= Georg Scherer =

Georg Scherer (1540 – 30 November 1605) was a Roman Catholic pulpit orator and controversialist.

== Biography ==

Born at Schwaz, in Tyrol, Scherer entered the Society of Jesus in 1559. For over forty years he labored in the Archduchy of Austria. In 1577 he was Court preacher to the Archduke Matthias; he retained the post until 1600. In 1590 he was appointed Rector of the Jesuit College at Vienna; the sternness of his character scarcely fitted him for the office, and he was transferred (1594) to Linz.

Scherer enjoyed lifelong popularity as an orator, beginning before his ordination. A popular anecdote tells of him exclaiming from the pulpit "If the Catholic Church is not the True Church, may I become blind", and being struck blind on the spot. The 1913 Catholic Encyclopedia dismisses this story as "pure invention", but praises Scherer's "boundless energy" and "rugged strength of character".

Scherer vigorously opposed the Tübingen professors who meditated a union with the Greek Schismatics, refuted Lutheran divines like Osiander and Heerbrand, and roused his countrymen against the Turks. He made many converts, amongst them the future Cardinal Khlesl.

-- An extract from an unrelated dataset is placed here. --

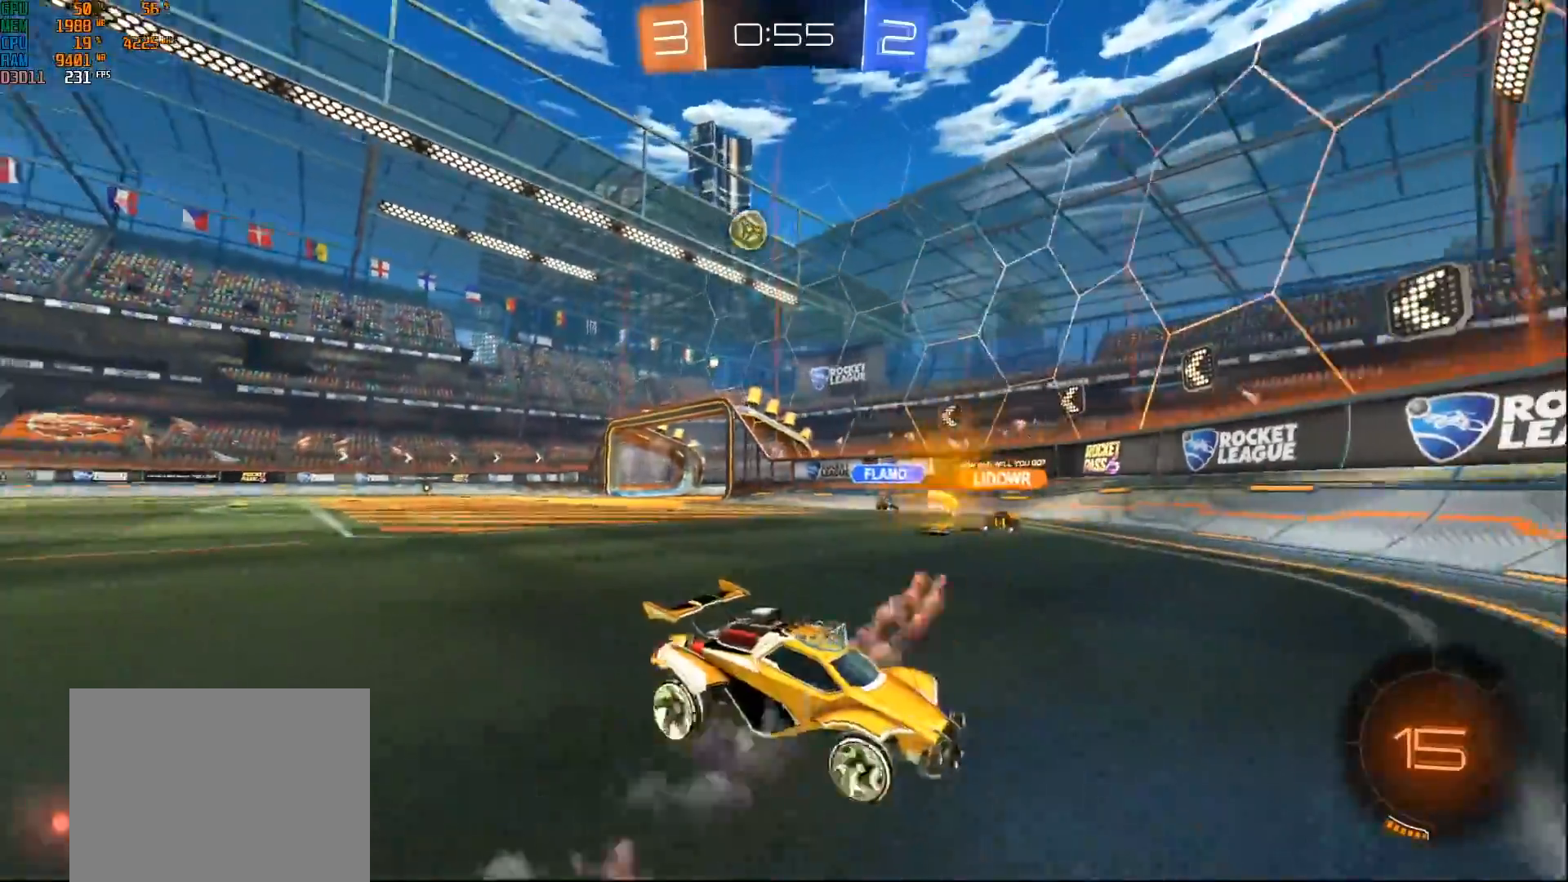
{"buttons": ["R2"], "left_stick": "left", "right_stick": "center", "events": [[17, "X", "up"]]}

In 1605, Scherer died in Linz of apoplexy. His works were collected and published by the Premonstratensians of Bruck, Moravia (1599–1600), and again issued at Munich (1613–1614).

==Witchcraft==

Believing like his contemporaries that the State had the right to put witches to death, Scherer maintained, however, that since they were possessed, the principal weapons used against them should be spiritual ones, e.g. exorcisms or prayer. Scherer's severe attitude towards witchcraft did not meet the approval of his general, Acquaviva.

In 1583, Scherer played a role in Vienna's one and only case of witch-burning. 70-year-old Elise Plainacher of Mank, Lower Austria, a Lutheran, had raised her granddaughter Anna Schlutterbauer ever since the girl's mother died. When Anna was 17 her father, Elise's Catholic son-in-law, took custody and moved with Anna to St. Pölten. There, the girl suffered seizures, probably epileptic, that were blamed on a hex placed by her grandmother. Anna and Elise were brought to Vienna, where Scherer conducted a rigorous "investigation" (exorcisms combined with interrogation) at St. Barbara's Church in Fleischmarkt. Over the course of several days, Scherer claimed to have discovered 12,652 demons inhabiting Anna's body and spirit. At length the exhausted and confused girl agreed that her grandmother had hexed her. Elise was taken to the notorious Rogues' House (Malefizhaus) at 10 Rauhensteingasse for interrogation under torture. Her eventual confession was so unconvincing that the mayor of Vienna appealed to Emperor Rudolf II to overturn it, but Scherer brought ecclesiastical pressure to bear and the Emperor declined the petition. Elise Plainacher was burned at the stake and her ashes thrown into the Danube on 28 September 1583.